Droits télé : beIN Sports s'est placé sous la protection de la justice
Le diffuseur d'origine qatarienne s'est placé sous la protection de la justice pour échapper au paiement (332 millions d'euros) à la LFP des deux matches de L1 qu'il a sous-licencié à Canal +.
La nouvelle pourrait faire sourire si la situation du football français n'était pas si inquiétante. Ce vendredi, comme l'a révélé le site L'Équipe, on a appris que beIN Sports, le diffuseur contrôlé par des riches fonds qatariens, s'est placé sous la protection du tribunal de commerce de Nanterre. Comme Mediapro il y a presque un an et comme des dizaines de sociétés touchées par la crise et au bord du dépôt de bilan.
La raison de cette étonnante demande d'aide formulée à la justice française ? BeIN Sports, titulaire du lot 3 (2 matches, le samedi à 21h et le dimanche à 17h), acquis en mai 2018 (pour la période 2020-2024) au tarif de 332 millions d'euros annuels, n'a pas l'intention de régler l'addition si Canal+, à qui il a revendu ces rencontres à prix coûtant, ne lui avance pas l'argent.
Yousef al-Obaidly, le président de beIN Sports France et directeur général de beIN Media Group, l'a annoncé, hier, à ses collaborateurs dans un mail que nous nous sommes procurés. « Nous avons été contraints de prendre des mesures que nous n'aurions normalement pas dû prendre - dans l'unique but de protéger nos intérêts, écrit-il. L'une de ces mesures est l'ouverture d'une procédure de conciliation cette semaine, dont l'objectif est de trouver une solution à l'amiable pour faire face à la crise actuelle, par l'intermédiaire d'un conciliateur connu et compétent - ce qui n'a malheureusement pas pu être obtenu par les parties jusqu'à présent. Je tiens à préciser que la procédure de conciliation ne concerne pas notre solvabilité - il s'agit simplement d'une mesure visant à protéger nos intérêts et à trouver une solution entre toutes les parties, nous l'espérons. »
Une première réunion entre les trois parties ces prochains jours ?
Dans les faits, cette procédure est celle choisie par Mediapro, lorsque le groupe sino-espagnol s'est trouvé dans l'impossibilité d'honorer ses pharaoniques engagements (830 millions d'euros par an pour 80 % de la L1 et de la L2, entre 2020 et 2024).
Avec à l'arrivée, à la suite d'une longue négociation avec la LFP, la rupture du contrat en or censé faire la fortune de nos clubs. BeIN Sports a choisi cette solution pour être certain de ne pas payer la première échéance de 56 millions d'euros, prévue le 5 août, si Canal + ne respecte pas son contrat de sous-licence. Car en étant sous la protection du tribunal de commerce, les dettes sont immédiatement gelées...

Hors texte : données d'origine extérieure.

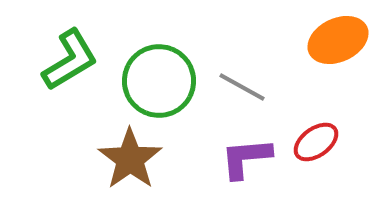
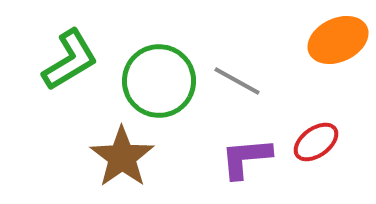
gray line: moved 5 px left, 6 px up
brown star: moved 8 px left, 2 px up
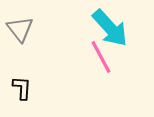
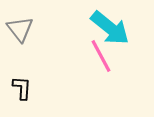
cyan arrow: rotated 9 degrees counterclockwise
pink line: moved 1 px up
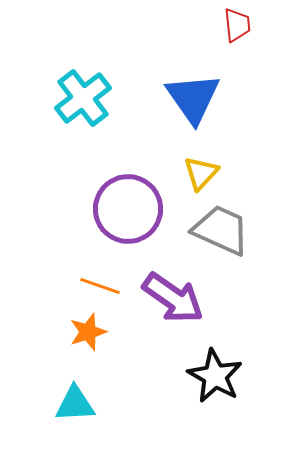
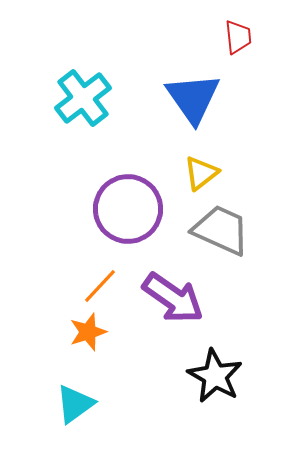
red trapezoid: moved 1 px right, 12 px down
yellow triangle: rotated 9 degrees clockwise
orange line: rotated 66 degrees counterclockwise
cyan triangle: rotated 33 degrees counterclockwise
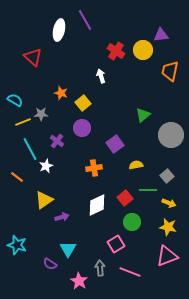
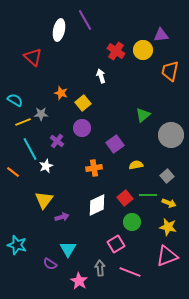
orange line: moved 4 px left, 5 px up
green line: moved 5 px down
yellow triangle: rotated 18 degrees counterclockwise
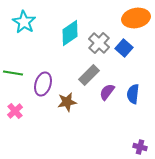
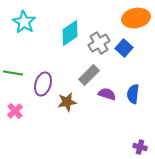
gray cross: rotated 15 degrees clockwise
purple semicircle: moved 2 px down; rotated 72 degrees clockwise
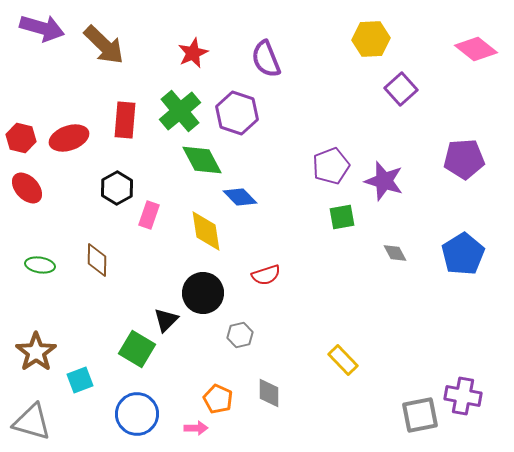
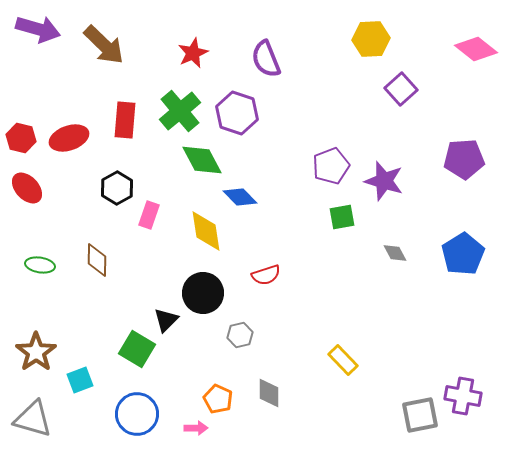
purple arrow at (42, 28): moved 4 px left, 1 px down
gray triangle at (32, 422): moved 1 px right, 3 px up
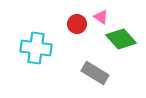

Mais le diffuseur d'origine qatarienne s'imagine produire et diffuser les matches, sans régler l'échéance en attendant une sortie de crise. Une situation que Mediapro avait connue pendant plusieurs mois, la saison dernière, en se mettant également sous la protection du tribunal de commerce de Nanterre via une procédure de conciliation, avant de trouver un accord avec la LFP. Selon nos informations, l'administratrice judiciaire Hélène Bourbouloux a été choisie comme conciliatrice et une première réunion entre la Ligue, beIN Sports et Canal+ pourrait être organisée ces prochains jours.
En attendant, une nouvelle étape de cette guérilla judiciaire doit avoir lieu lundi. Très actif, beIN Sports a en effet assigné une nouvelle fois Canal + devant le tribunal de commerce de Nanterre en vue de faire exécuter le contrat de sous-licence, et une audience est prévue ce jour-là. Mercredi, on attend la décision d'une autre assignation : celle de la LFP contre.... beIN Sports, pour l'obliger à respecter son contrat et donc à payer le premier versement de 56 millions d'euros le 5 août.
Vous suivez ? Car ce n'est pas fini. Il y aura, le 9 novembre, la décision sur le fond du recours engagé par beIN Sports contre... la Ligue, afin d'essayer d'obtenir la remise en cause du lot 3.
Dans ce dossier devenu rocambolesque, on ne sait donc toujours pas, à une semaine de la reprise de la L1, qui va diffuser Troyes-PSG, samedi soir, ni Metz-Lille, dimanche après-midi. On ne sait pas non plus si les clubs français, au bord du gouffre pour une bonne partie d'entre eux après la faillite de Mediapro et les ravages de la crise sanitaire, vont pouvoir percevoir les sommes promises sur ce fameux lot 3.